- The English-language cover as published by Tokyopop in North America on September 5, 2006
- Genre: Horror, Drama, Supernatural
- Written by: Mitsukazu Mihara
- Published by: Asuka Shinsha
- English publisher: NA: Tokyopop;
- Original run: 1999 – 2000
- Volumes: 1

= R.I.P.: Requiem in Phonybrian =

Japanese manga

R.I.P.: Requiem in Phonybrian is a manga written and illustrated by Mitsukazu Mihara.

==Release==
Written and illustrated by Mitsukazu Mihara, the chapters of R.I.P.: Requiem in Phonybrian were collected into one tankōbon volume and published in November 2000.

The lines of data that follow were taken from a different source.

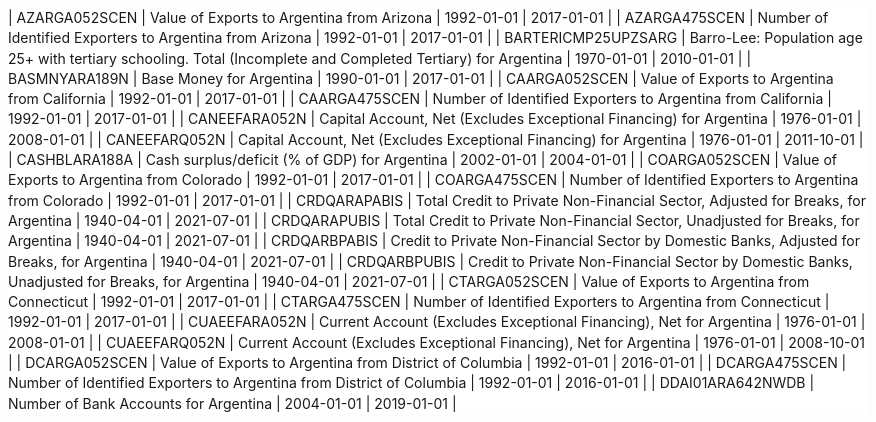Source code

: | AZARGA052SCEN       | Value of Exports to Argentina from Arizona                                                                                                                                                        | 1992-01-01          | 2017-01-01        |
| AZARGA475SCEN       | Number of Identified Exporters to Argentina from Arizona                                                                                                                                          | 1992-01-01          | 2017-01-01        |
| BARTERICMP25UPZSARG | Barro-Lee: Population age 25+ with tertiary schooling. Total (Incomplete and Completed Tertiary) for Argentina                                                                                    | 1970-01-01          | 2010-01-01        |
| BASMNYARA189N       | Base Money for Argentina                                                                                                                                                                          | 1990-01-01          | 2017-01-01        |
| CAARGA052SCEN       | Value of Exports to Argentina from California                                                                                                                                                     | 1992-01-01          | 2017-01-01        |
| CAARGA475SCEN       | Number of Identified Exporters to Argentina from California                                                                                                                                       | 1992-01-01          | 2017-01-01        |
| CANEEFARA052N       | Capital Account, Net (Excludes Exceptional Financing) for Argentina                                                                                                                               | 1976-01-01          | 2008-01-01        |
| CANEEFARQ052N       | Capital Account, Net (Excludes Exceptional Financing) for Argentina                                                                                                                               | 1976-01-01          | 2011-10-01        |
| CASHBLARA188A       | Cash surplus/deficit (% of GDP) for Argentina                                                                                                                                                     | 2002-01-01          | 2004-01-01        |
| COARGA052SCEN       | Value of Exports to Argentina from Colorado                                                                                                                                                       | 1992-01-01          | 2017-01-01        |
| COARGA475SCEN       | Number of Identified Exporters to Argentina from Colorado                                                                                                                                         | 1992-01-01          | 2017-01-01        |
| CRDQARAPABIS        | Total Credit to Private Non-Financial Sector, Adjusted for Breaks, for Argentina                                                                                                                  | 1940-04-01          | 2021-07-01        |
| CRDQARAPUBIS        | Total Credit to Private Non-Financial Sector, Unadjusted for Breaks, for Argentina                                                                                                                | 1940-04-01          | 2021-07-01        |
| CRDQARBPABIS        | Credit to Private Non-Financial Sector by Domestic Banks, Adjusted for Breaks, for Argentina                                                                                                      | 1940-04-01          | 2021-07-01        |
| CRDQARBPUBIS        | Credit to Private Non-Financial Sector by Domestic Banks, Unadjusted for Breaks, for Argentina                                                                                                    | 1940-04-01          | 2021-07-01        |
| CTARGA052SCEN       | Value of Exports to Argentina from Connecticut                                                                                                                                                    | 1992-01-01          | 2017-01-01        |
| CTARGA475SCEN       | Number of Identified Exporters to Argentina from Connecticut                                                                                                                                      | 1992-01-01          | 2017-01-01        |
| CUAEEFARA052N       | Current Account (Excludes Exceptional Financing), Net for Argentina                                                                                                                               | 1976-01-01          | 2008-01-01        |
| CUAEEFARQ052N       | Current Account (Excludes Exceptional Financing), Net for Argentina                                                                                                                               | 1976-01-01          | 2008-10-01        |
| DCARGA052SCEN       | Value of Exports to Argentina from District of Columbia                                                                                                                                           | 1992-01-01          | 2016-01-01        |
| DCARGA475SCEN       | Number of Identified Exporters to Argentina from District of Columbia                                                                                                                             | 1992-01-01          | 2016-01-01        |
| DDAI01ARA642NWDB    | Number of Bank Accounts for Argentina                                                                                                                                                             | 2004-01-01          | 2019-01-01        |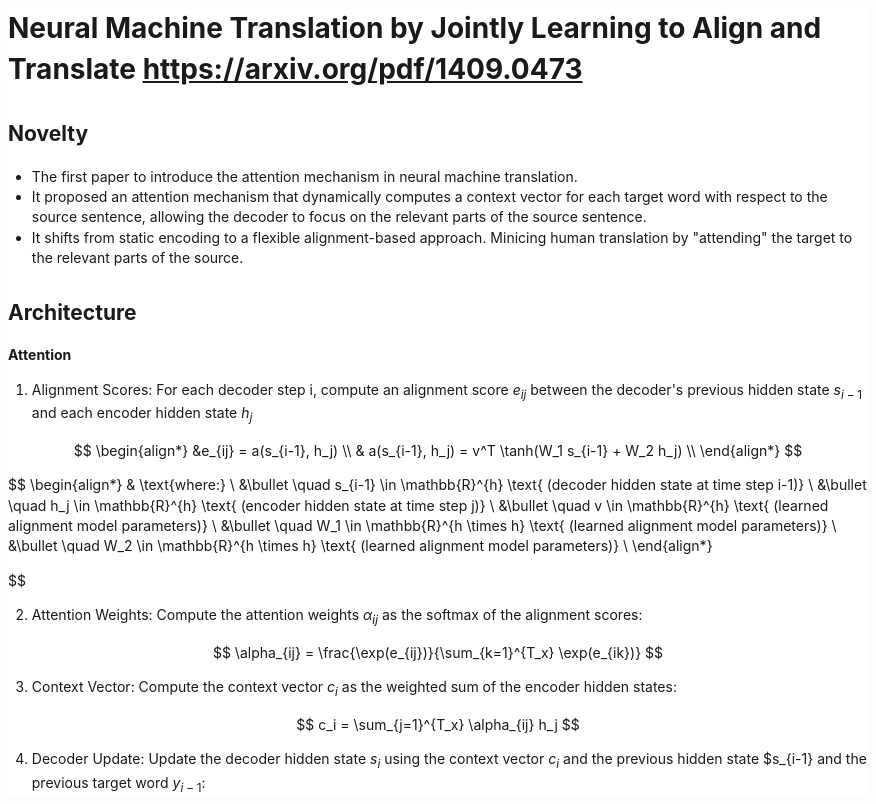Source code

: # Neural Machine Translation by Jointly Learning to Align and Translate https://arxiv.org/pdf/1409.0473

## Novelty

- The first paper to introduce the attention mechanism in neural machine translation.
- It proposed an attention mechanism that dynamically computes a context vector for each target word with respect to the source sentence, allowing the decoder to focus on the relevant parts of the source sentence.
- It shifts from static encoding to a flexible alignment-based approach. Minicing human translation by "attending" the target to the relevant parts of the source.

## Architecture

**Attention**

1. Alignment Scores: For each decoder step i, compute an alignment score $e_{ij}$ between the decoder's previous hidden state $s_{i-1}$ and each encoder hidden state $h_j$

$$
\begin{align*}
&e_{ij} = a(s_{i-1}, h_j) \\
&  a(s_{i-1}, h_j) = v^T \tanh(W_1 s_{i-1} + W_2 h_j) \\
\end{align*}
$$


$$
\begin{align*}
& \text{where:} \\
&\bullet \quad s_{i-1} \in \mathbb{R}^{h} \text{ (decoder hidden state at time step i-1)} \\
&\bullet \quad h_j \in \mathbb{R}^{h} \text{ (encoder hidden state at time step j)} \\
&\bullet \quad v \in \mathbb{R}^{h} \text{ (learned alignment model parameters)} \\
&\bullet \quad W_1 \in \mathbb{R}^{h \times h} \text{ (learned alignment model parameters)} \\
&\bullet \quad W_2 \in \mathbb{R}^{h \times h} \text{ (learned alignment model parameters)} \\
\end{align*}

$$

2. Attention Weights: Compute the attention weights $\alpha_{ij}$ as the softmax of the alignment scores:

$$
\alpha_{ij} = \frac{\exp(e_{ij})}{\sum_{k=1}^{T_x} \exp(e_{ik})}
$$

3. Context Vector: Compute the context vector $c_i$ as the weighted sum of the encoder hidden states:

$$
c_i = \sum_{j=1}^{T_x} \alpha_{ij} h_j
$$

4. Decoder Update: Update the decoder hidden state $s_i$ using the context vector $c_i$ and the previous hidden state $s_{i-1} and the previous target word $y_{i-1}$:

Tokyopop licensed the manga for an English-language release in North America, and published it on September 5, 2006.

==Reception==
One reviewer described the manga as "[a]n excellent choice for fans of Mihara or Ai Yazawa or for manga/goth fans who want their religion thoughtful and though provoking" and commented that Mihara "tackles both suicide and religion with humor, sensitivity, and love."
Connie of Slightly Biased Manga enjoyed the "funnier moments" of it and noted "plenty of dark and brooding from the Undertaker to make this one-shot gothic enough for those looking for something dark". Anime News Network's Melissa Harper praised the "[b]eautiful costumes and hairstyles" of the characters, but disliked the "thin story and an unlikeable main character". Mania Entertainment's Jarred Pine wrote:"With R.I.P., Mihara sets up yet another interesting premise for exploring issues with the dead and the complex, emotional ties between the afterlife and the living, but ultimately the story never cuts deeply enough due to compressed nature."